EXERCISE: For the string "nuevo", work out how many lines of the data contain it and give that number with nothing added.

[Extracted page text data]
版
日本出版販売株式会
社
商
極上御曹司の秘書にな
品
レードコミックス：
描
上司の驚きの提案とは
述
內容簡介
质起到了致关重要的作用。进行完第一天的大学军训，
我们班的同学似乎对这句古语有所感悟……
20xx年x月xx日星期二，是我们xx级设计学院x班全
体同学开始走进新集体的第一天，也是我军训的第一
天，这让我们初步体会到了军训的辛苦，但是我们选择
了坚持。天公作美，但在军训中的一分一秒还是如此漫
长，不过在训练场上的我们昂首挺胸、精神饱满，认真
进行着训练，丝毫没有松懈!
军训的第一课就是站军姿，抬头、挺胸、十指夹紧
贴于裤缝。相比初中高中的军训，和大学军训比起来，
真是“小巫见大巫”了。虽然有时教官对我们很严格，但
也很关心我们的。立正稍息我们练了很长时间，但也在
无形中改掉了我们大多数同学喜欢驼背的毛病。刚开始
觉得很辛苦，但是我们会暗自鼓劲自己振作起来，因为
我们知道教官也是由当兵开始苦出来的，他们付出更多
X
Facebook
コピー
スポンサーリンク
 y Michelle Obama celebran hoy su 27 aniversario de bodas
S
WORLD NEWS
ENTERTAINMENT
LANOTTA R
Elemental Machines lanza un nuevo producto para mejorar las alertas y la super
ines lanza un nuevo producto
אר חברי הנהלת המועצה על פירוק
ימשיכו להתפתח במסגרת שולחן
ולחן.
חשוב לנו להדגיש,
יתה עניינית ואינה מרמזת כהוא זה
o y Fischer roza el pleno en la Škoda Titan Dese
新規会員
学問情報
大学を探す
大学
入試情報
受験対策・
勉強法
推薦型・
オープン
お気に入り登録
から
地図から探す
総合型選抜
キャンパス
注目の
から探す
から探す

ANSWER SPACE: 2